(Supplied entries)

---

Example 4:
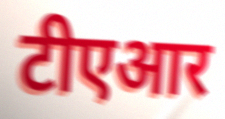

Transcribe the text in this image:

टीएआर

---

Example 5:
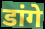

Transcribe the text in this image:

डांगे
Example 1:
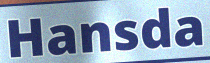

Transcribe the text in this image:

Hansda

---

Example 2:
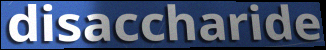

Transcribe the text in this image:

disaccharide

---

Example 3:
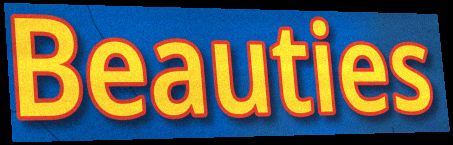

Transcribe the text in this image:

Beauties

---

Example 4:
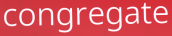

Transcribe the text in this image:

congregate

(End Supplied entries)

Task brief => For this exercise, output the records exactly but omit their pictures.

Your solution =>
---

Example 4:

Transcribe the text in this image:

टीएआर

---

Example 5:

Transcribe the text in this image:

डांगे
Example 1:

Transcribe the text in this image:

Hansda

---

Example 2:

Transcribe the text in this image:

disaccharide

---

Example 3:

Transcribe the text in this image:

Beauties

---

Example 4:

Transcribe the text in this image:

congregate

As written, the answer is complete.